İşte o zaman emek ve ekmek üzerine bereketlenen nice sözcüklü kutsallıklar yerleşir aç bilaç akıllara. Özgürlüğün iki dar açısıdır ekmek ile emek ama en geniş tabana yayılır koordinatları. Piştikçe güzelleşir ve bir yığın ıvır zıvırın arasından altın gibi parlar ekmek. Ve alın terinde saklıdır en tazesi. Tam bağımsızlık ise ekşimeyen mayasıdır kaç milyon yıldır. Ve egemen büyük sermayeye karşı koyduran lider tavrıdır, önder tarzıdır ekmeğe hürmet. Bebelikten önüne konur her insan evladının çünkü iflah olmaz kavgaların gözlere dolan üzüm buğusudur emek. Emek en son öğretilir ekmek ise ilk. İlke ve sona duyulan ilkeli bir özlemdir arada kaybolmaya yüz tutan hislere aldansa da tam bağımsızlık. Günahın babası bir durumdur emeksiz ekmeğe sahiplik. Sömürülmek için elinden tutup kaldırılmaz hiçbir emektar, tufanlarda düştükçe düşürülür tufaya.

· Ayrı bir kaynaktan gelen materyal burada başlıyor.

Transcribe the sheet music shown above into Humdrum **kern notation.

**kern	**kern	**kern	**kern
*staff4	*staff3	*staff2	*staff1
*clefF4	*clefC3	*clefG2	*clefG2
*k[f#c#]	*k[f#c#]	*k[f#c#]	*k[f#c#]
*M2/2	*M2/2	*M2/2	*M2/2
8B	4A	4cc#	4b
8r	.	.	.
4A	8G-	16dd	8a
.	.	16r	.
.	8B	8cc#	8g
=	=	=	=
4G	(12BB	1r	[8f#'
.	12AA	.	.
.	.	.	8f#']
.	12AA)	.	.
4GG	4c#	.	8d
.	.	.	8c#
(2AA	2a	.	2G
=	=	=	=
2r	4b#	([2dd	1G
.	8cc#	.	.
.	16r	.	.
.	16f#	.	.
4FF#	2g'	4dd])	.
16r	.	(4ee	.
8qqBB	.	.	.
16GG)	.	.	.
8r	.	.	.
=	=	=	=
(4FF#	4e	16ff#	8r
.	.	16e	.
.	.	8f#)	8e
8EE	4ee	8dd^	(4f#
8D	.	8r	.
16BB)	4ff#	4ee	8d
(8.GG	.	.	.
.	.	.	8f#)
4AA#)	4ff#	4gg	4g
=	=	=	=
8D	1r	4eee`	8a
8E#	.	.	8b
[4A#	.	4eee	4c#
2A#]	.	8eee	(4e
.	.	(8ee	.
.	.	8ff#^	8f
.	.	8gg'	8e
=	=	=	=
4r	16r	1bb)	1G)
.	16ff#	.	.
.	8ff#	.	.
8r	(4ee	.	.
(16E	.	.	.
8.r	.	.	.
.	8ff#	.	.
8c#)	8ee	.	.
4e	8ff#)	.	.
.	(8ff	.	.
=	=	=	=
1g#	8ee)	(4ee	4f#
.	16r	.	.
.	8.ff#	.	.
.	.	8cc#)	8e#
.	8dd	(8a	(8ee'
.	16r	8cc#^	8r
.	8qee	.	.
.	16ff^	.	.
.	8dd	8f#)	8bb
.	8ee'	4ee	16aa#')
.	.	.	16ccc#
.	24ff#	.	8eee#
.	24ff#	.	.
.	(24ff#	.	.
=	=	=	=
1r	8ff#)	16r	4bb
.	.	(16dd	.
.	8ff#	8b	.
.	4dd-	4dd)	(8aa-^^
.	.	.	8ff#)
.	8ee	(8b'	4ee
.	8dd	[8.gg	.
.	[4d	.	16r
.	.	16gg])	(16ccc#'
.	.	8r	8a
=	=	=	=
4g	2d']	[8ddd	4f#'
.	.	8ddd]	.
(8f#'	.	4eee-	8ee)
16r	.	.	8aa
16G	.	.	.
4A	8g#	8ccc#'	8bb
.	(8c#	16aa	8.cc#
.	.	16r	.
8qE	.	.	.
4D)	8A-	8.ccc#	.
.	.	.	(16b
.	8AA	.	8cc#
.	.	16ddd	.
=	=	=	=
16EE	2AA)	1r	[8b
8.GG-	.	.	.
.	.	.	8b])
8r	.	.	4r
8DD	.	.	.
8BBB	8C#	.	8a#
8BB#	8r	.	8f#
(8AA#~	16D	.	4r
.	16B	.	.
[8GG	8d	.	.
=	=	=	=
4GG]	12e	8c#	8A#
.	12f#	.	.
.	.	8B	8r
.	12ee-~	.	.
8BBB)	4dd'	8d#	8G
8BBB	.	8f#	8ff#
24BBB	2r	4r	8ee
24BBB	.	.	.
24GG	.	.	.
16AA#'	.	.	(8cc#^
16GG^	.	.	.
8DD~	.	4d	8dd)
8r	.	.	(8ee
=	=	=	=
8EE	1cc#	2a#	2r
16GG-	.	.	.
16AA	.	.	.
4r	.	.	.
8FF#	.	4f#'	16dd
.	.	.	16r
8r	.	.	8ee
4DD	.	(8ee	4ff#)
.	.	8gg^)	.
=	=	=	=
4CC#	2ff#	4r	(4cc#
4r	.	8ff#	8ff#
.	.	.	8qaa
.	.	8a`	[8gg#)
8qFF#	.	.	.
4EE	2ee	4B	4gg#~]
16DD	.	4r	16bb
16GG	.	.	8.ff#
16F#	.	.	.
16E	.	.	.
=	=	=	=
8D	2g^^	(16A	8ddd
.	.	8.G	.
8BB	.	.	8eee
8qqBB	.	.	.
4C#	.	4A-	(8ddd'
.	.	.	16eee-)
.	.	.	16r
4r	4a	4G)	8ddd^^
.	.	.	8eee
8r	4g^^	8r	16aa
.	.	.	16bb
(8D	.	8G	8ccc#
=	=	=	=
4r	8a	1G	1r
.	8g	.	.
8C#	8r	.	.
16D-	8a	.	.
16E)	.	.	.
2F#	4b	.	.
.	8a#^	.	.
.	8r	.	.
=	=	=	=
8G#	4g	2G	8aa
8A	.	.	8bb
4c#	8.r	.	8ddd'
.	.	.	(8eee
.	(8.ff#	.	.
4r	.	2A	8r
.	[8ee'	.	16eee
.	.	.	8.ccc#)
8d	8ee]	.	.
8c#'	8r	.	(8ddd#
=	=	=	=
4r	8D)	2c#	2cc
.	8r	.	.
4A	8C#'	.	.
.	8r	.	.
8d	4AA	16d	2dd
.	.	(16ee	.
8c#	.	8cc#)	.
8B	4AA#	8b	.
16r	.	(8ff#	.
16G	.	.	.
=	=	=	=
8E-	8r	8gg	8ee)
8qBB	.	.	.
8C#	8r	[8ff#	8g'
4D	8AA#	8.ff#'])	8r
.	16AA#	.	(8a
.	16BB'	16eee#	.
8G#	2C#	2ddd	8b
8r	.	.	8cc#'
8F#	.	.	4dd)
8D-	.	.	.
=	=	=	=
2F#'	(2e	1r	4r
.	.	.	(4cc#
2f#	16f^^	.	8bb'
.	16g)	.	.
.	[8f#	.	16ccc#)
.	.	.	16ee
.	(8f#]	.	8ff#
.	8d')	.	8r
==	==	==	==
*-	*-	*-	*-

Sarı beyaz sırıtır beyazı bol resimlerde yürekleri ışıtan meraklar. Kara yazgıyı ışıtan tüm güzellikler kırık gözlerden taşar. Pirinç tanesi kadar kutsaldır emek. Perdeler reklam için her açıldığında yalanlar vurulur sahici yüzlere. Kartpostallarda beliren bağımsızlık karakterleri ve sermaye çelişkisidir. Ve duvarlara asılan posterler ise o eşsiz ahengi yaratanlarındır. En egemen en büyük sermaye bile hakkınca renklendiremez siyah beyazı, sarı beyaz fotoğrafları. Renklendirse de gülüşler rengini kaybeder.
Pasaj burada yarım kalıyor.